It just isn\’t getting any better, is it?

First they abolish double criminality: so that you can only be extradited is what is a crime you are being charged with is also a crime in Britain. Then:

As the European scrutiny committee of the House of Commons noted in its report on the proposed reform: \”[This] is both novel and far-reaching: it gives national courts competence to try a criminal offence that is not prescribed by UK law or, put another way, that the Government has not proposed nor Parliament agreed should be a crime. Instead, jurisdiction comes from the EU Member State that is transferring the proceedings.\” For instance, someone accused of holocaust denial, a crime in Germany and Austria, could be tried for it in an English court even though it is not an offence here.

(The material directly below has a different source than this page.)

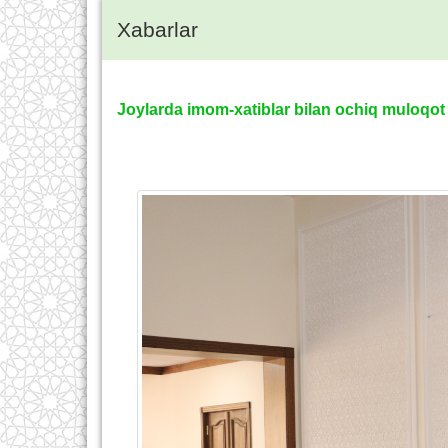
Xabarlar
Joylarda imom-xatiblar bilan ochiq muloqot 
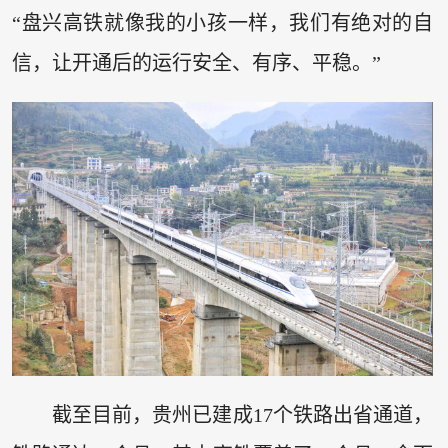
“盘兴高铁就像我的小孩一样，我们有绝对的自
信，让开通后的运行安全、有序、平稳。”
截至目前，贵州已建成17个铁路出省通道，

They\’ll try you in an English court for something which is not a crime in England.

Regular readers might note that I\’ve been saying for some time that we should leave this monstrosity. Can\’t say that this makes me change that opinion.

6 thoughts on “It just isn\’t getting any better, is it?”

  1. Oh lord, it’s the Telegraph. It’s impossible nowadays if only looking on the web to tell if it’s an opinion piece or news story – last week we had the news headline ‘more of Britain’s powers surrended to Brussels’, which while not as insane as Janet Daley’s hope for a 1989 style revolution against the EU, would certainly have former editors spinning in their grave. Well not all former editors, I guess it all started with the famous news headline ‘his faith is so strong he is already touching the Lord’.

    So you just can’t rely on it, and I think it’s being a bit misleading here as well in not mentioning Article 11, “Double Criminality”:

    “A request for transfer of proceedings can be complied with only if the act underlying the request for transfer constitutes an offence under the law of the Member State of the receiving authority”.

    Tim adds: No, this isn’t true. There are 21 crimes for which double criminality has been abandoned. Including xenophobia which is not a crime in the UK. Otherwise, why would Gerard Toben have been held on remand for a month while a request for his extradition over holocaust denial was considered?

  2. “it gives national courts competence to try a criminal offence that is not prescribed by UK law”: eh? Double eh, eh? Do they perhaps mean “proscribed”?

    And, come to that, what is this “UK law” of which they speak?